I’ve waited a long time to be chased by paparazzi.

A lo-o-ong time.

Long enough to practice defense techniques. I’ve already broken the world’s record in how fast a hand can block a camera. There’s no category for that in Guinness. There should be.

With Frankenstein’s Monster coming out in two months (shameless plug), my waiting is at an end. And I’m prepped, I’m pumped—which, for a writer, means my fingers are ripped, ready to type up scathing comebacks like, “Yo Momma!”

I’ve also been practicing all the shocking things that celebrities do. I may not look like it, but I can party like I have a platinum library card.

My first step is to leak my own nickname before being plastered with something horrible. Once upon a time, we had the Lizard King, the Governator, and the Godfather of Soul. Now instead celebrities, especially celebrity couples, have a squishname. The ones in favor right now are “couple squishnames”—like TomKat for Tom Cruise and Katie Holmes.

TomKat is actually one of the best: It uses the actual beginning of each name. The combination is an actual word. And it reflects that the he in question and the she in question are actually thisclose. But dozens more squishnames, before and since, are forgettable (which is a clever way to hide the fact that my memory is shot).

Desperation on the part of the paparazzi, and of the media that then buys their close-ups of hands, has now forced them into shortening even single names. Perhaps they suddenly remembered that Jennifer Lopez has had a squishname all her own for years—J-Lo. But they never heard its natural musicality. All they saw were two syllables. So now we have things like R-Pat for Robert Pattinson of the Twilight movies. It’s as if his celebrity hair and his celebrity eyes have the magnetism of two separate celebrity beings. (Well, maybe they do.)
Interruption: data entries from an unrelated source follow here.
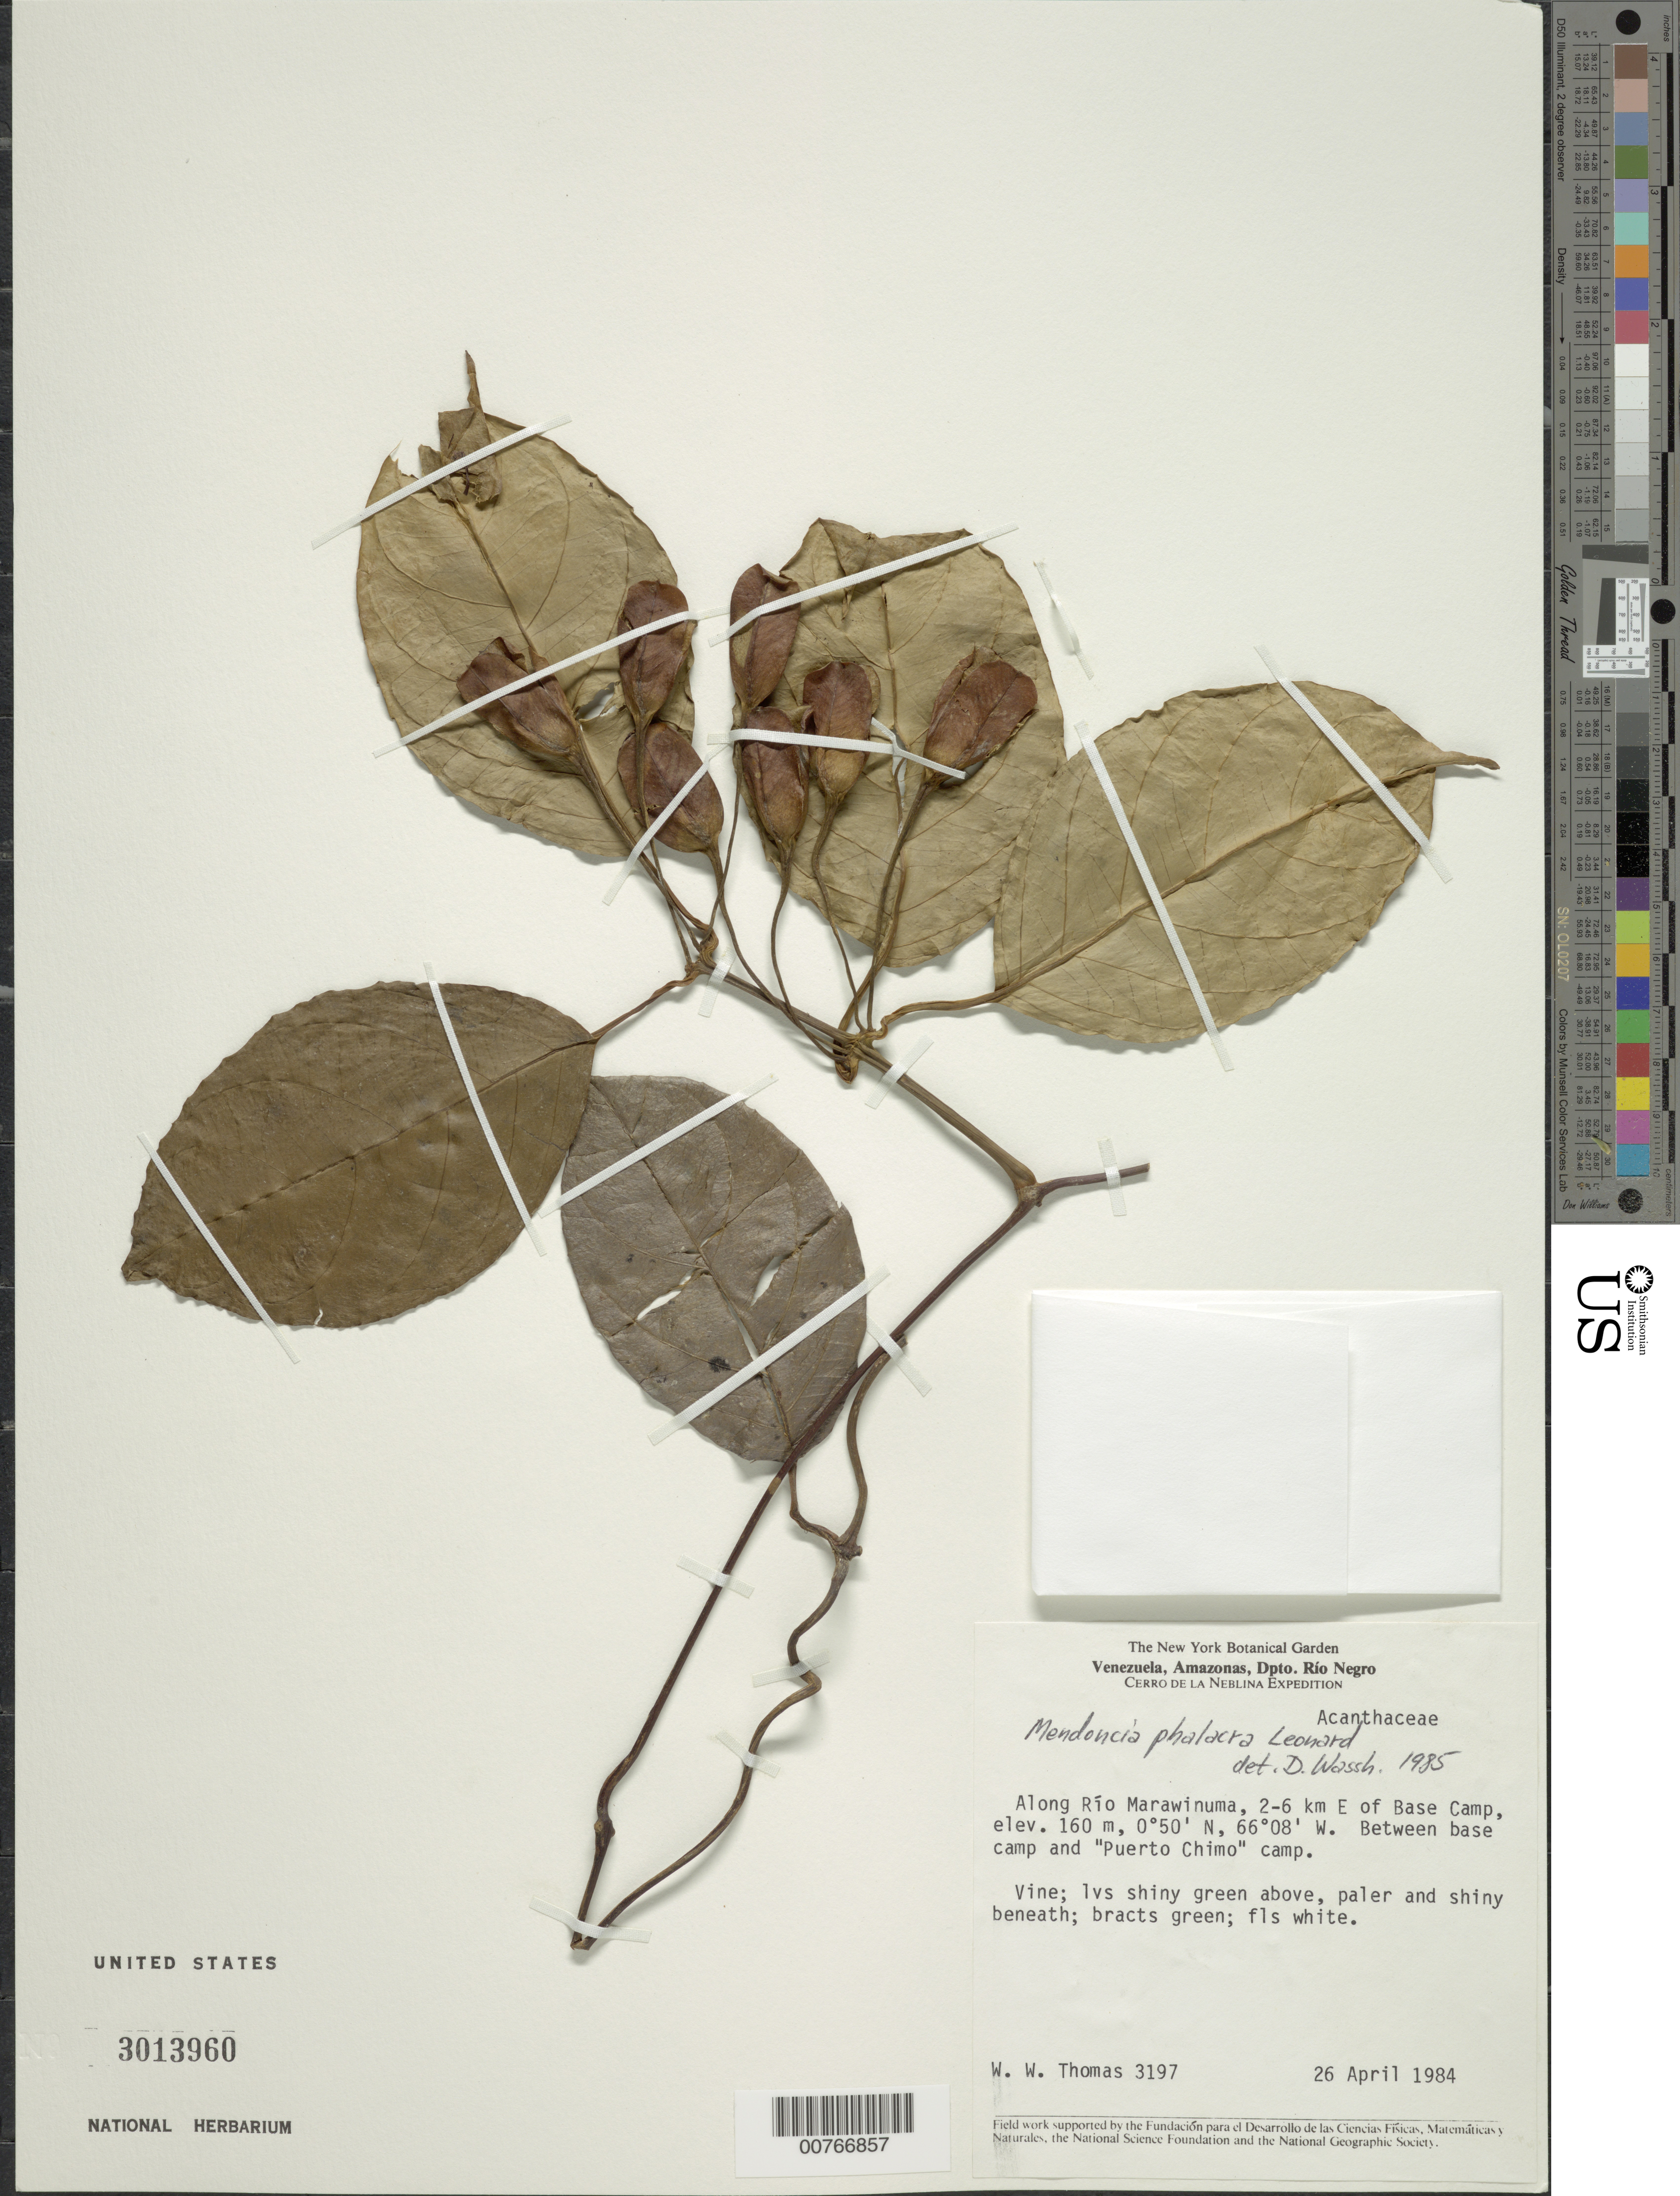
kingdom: Plantae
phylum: Tracheophyta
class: Magnoliopsida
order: Lamiales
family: Acanthaceae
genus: Mendoncia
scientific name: Mendoncia phalacra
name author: Leonard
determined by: Wasshausen, Dieter C., (BOT), Smithsonian Institution - National Museum of Natural History (UNITED STATES)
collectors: W. W. Thomas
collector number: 3197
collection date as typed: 26-Apr-84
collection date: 1984-04-26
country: Venezuela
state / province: Amazonas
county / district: Río Negro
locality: Río Mawarinuma, 2-6 km E of Base Camp, between base camp and "Puerto Chimo" camp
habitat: Along river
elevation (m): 160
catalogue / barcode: US 3013960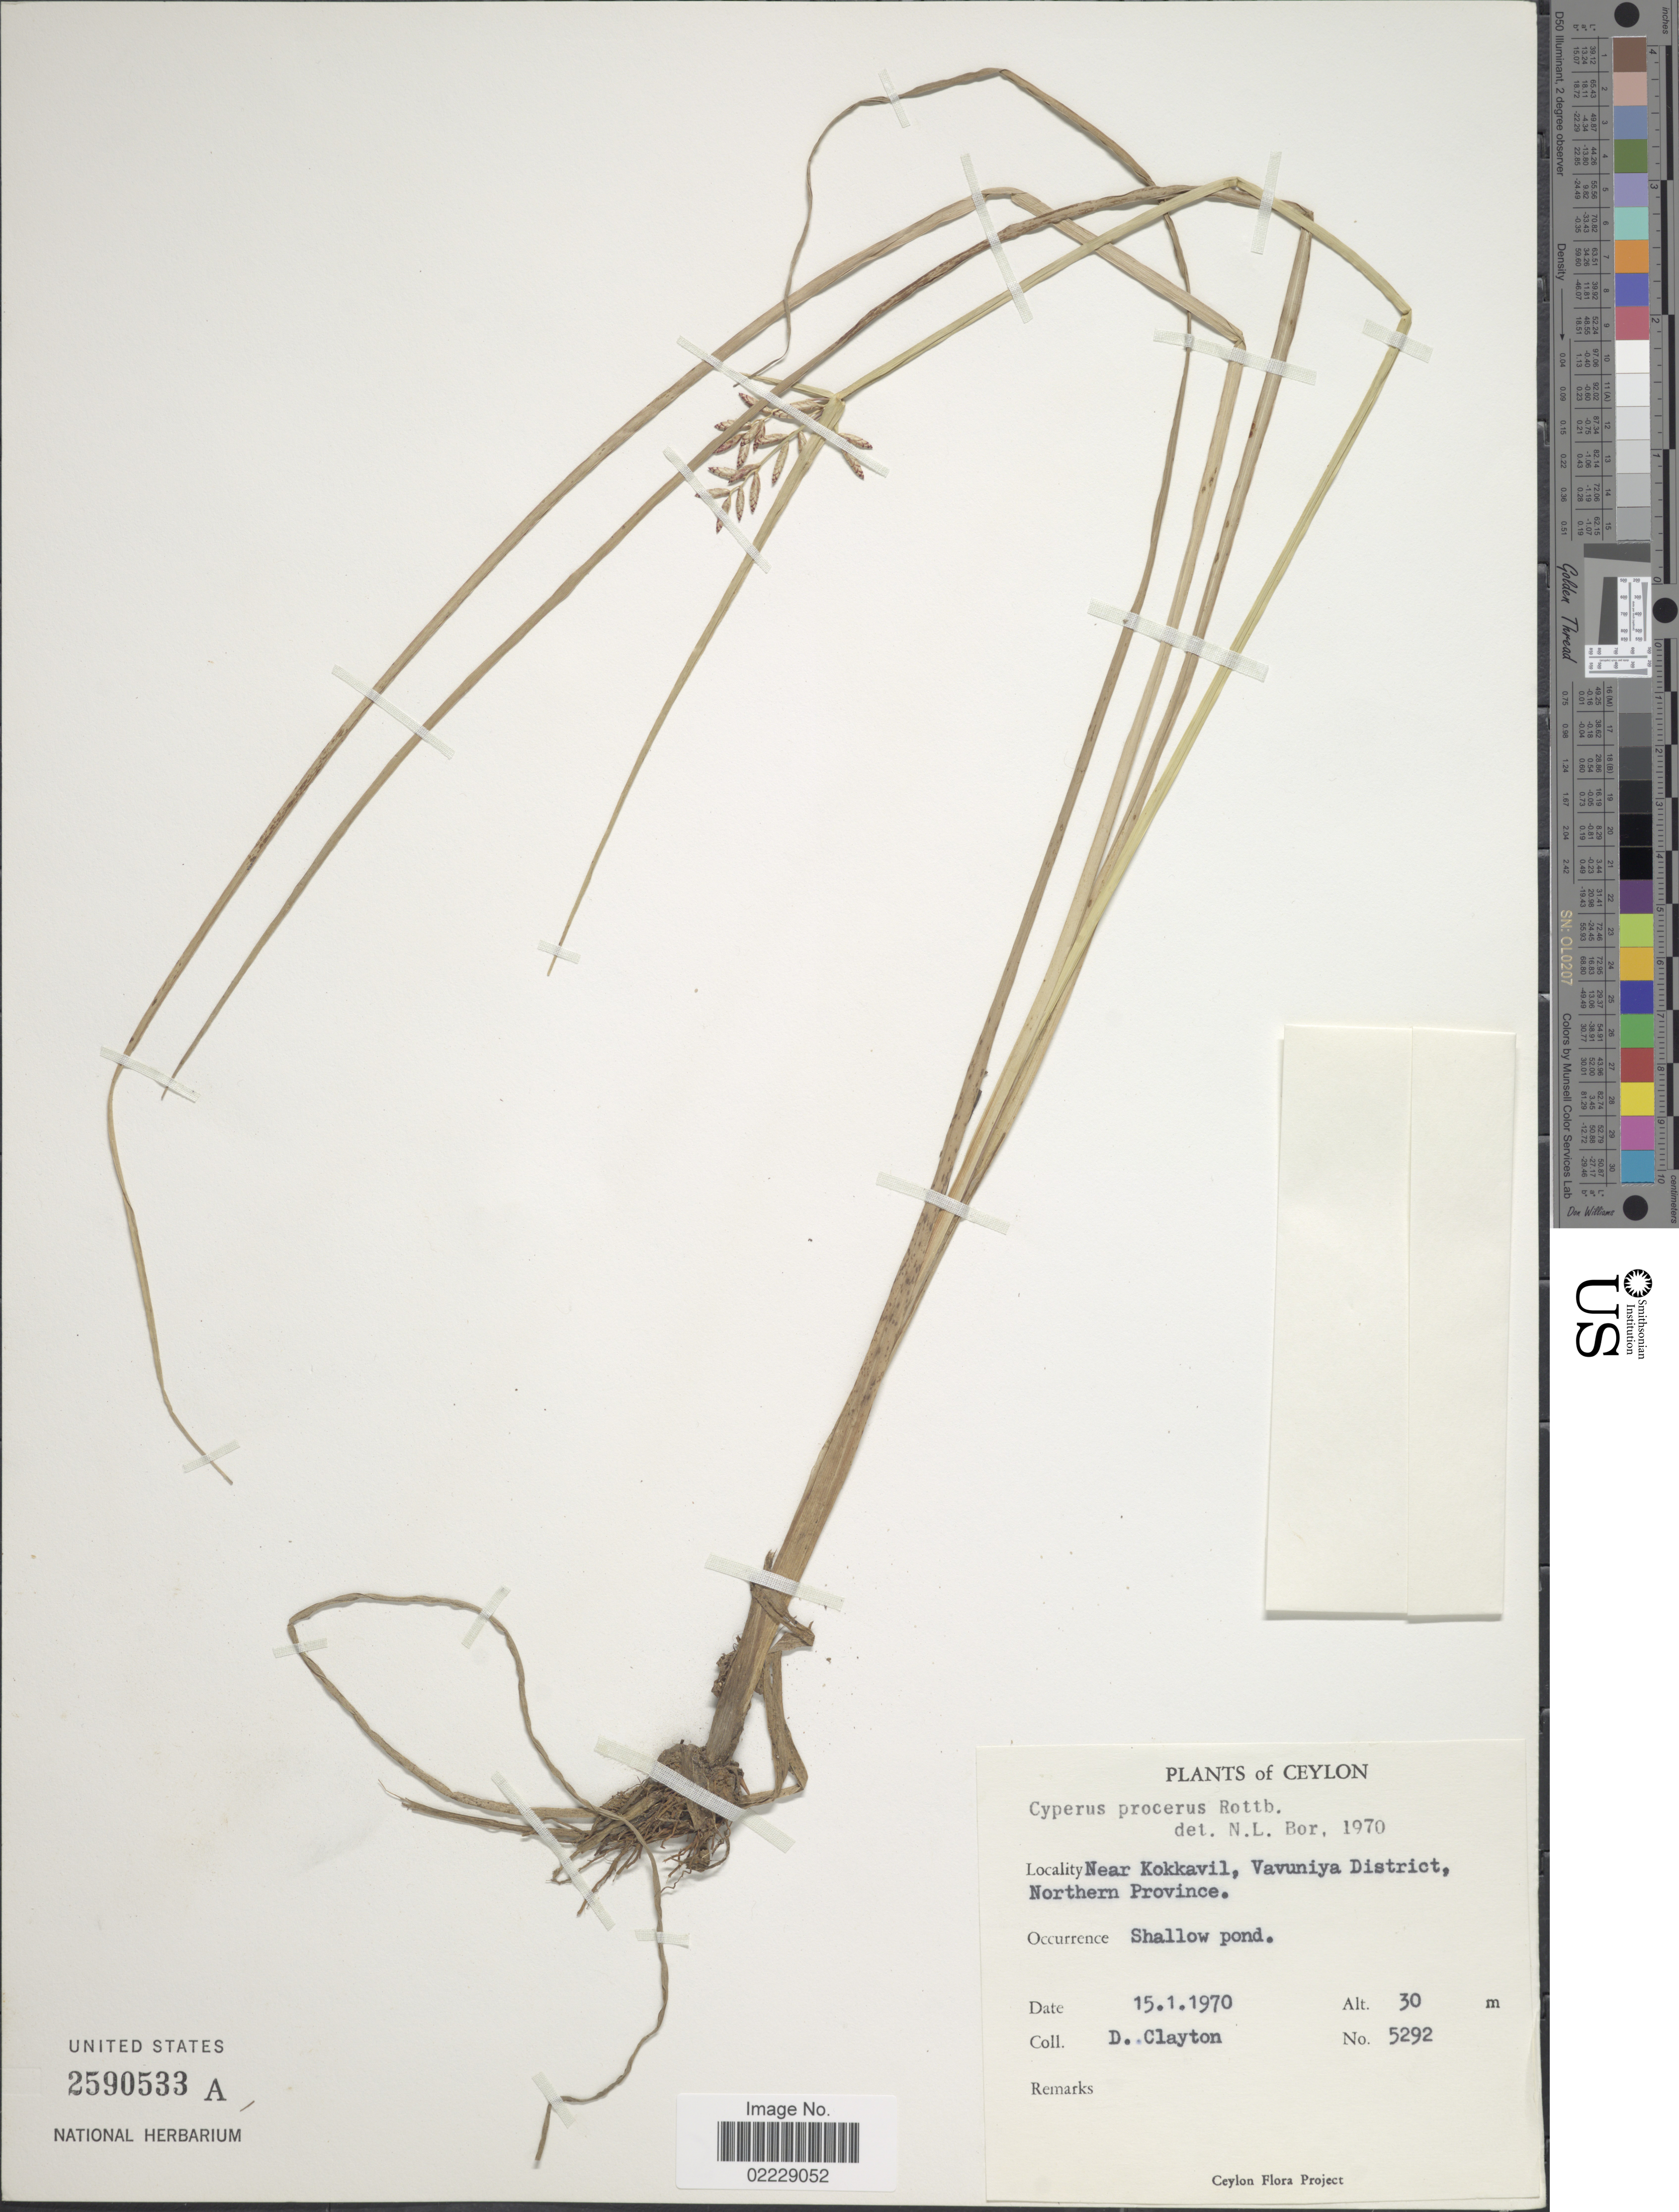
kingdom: Plantae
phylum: Tracheophyta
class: Liliopsida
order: Poales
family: Cyperaceae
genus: Cyperus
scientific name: Cyperus procerus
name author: Rottb.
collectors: D. Clayton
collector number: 5292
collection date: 1970-01-15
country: Sri Lanka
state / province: Northern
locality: Ceylon. Near Kokkavil, Vavuniya District, Northern Province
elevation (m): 30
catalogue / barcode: US 2590533A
Then I heard proof that not even the bottom of the barrel was low enough for a squishname. I heard one so bad that it revealed the human soul clawing its way through the barrel and digging all the way to China.

Subo.

Subo!

Short for singer Susan Boyle. The world couldn’t handle three syllables and so shortened her name to two. Subo. It is so horrendous that even now somebody somewhere is “verbing” it:

“Subo a song for us, Subo!” 

I need a squishname quick!

Suggestions? I’m looking for something that screams, “Peppy, dignified, charismatic, humble, literary genius!”